2012-08-10reuters.com

The two-year-old program, which has been largely secret until now, is in addition to the "living wills" the banks crafted to help regulators dismantle them if they actually do fail. It shows how hard regulators are working to ensure that banks have plans for worst-case scenarios and can act rationally in times of distress.

...

Recovery plans differ from living wills, also known as "resolution plans," which are required under the 2010 Dodd-Frank financial reform law. Living wills aim to end bailouts of too-big-to-fail banks by showing how they would liquidate themselves without imperiling the financial system.

"Recovery plans are about protecting the crown jewels," said Paul Cantwell, a managing director at consulting firm Alvarez & Marsal. "It's about, 'How do I sell off non-core assets?' The priority is to the shareholders. A resolution plan is about protecting the system, taxpayers and creditors."

...

Bank of America and Citigroup, in a sense, have already been executing the kind of moves called for in the recovery plans. Both have been selling off non-core operations and assets to streamline their sprawling businesses, after receiving multiple bailouts during the financial crisis.

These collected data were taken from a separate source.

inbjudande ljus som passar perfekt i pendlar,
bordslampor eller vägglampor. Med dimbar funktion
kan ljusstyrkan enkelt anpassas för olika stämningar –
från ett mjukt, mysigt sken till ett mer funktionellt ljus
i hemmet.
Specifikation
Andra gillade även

Bank of America in June 2011 told Fed officials that it could shed branches in some parts of the country if it needed to raise capital in an emergency, a person familiar with the matter said in January. The proposal was part of a series of options provided to the Fed, including issuing a tracking stock for Bank of America's Merrill Lynch operations.

But just because the bank proposed selling branches does not mean it's a desirable move or highly probable, the person said. In the past year, Bank of America has shown progress in building capital without such actions. Its Tier 1 common capital ratio increased to 11.24 percent of risk-weighted assets as of June 30 from 8.23 percent a year earlier.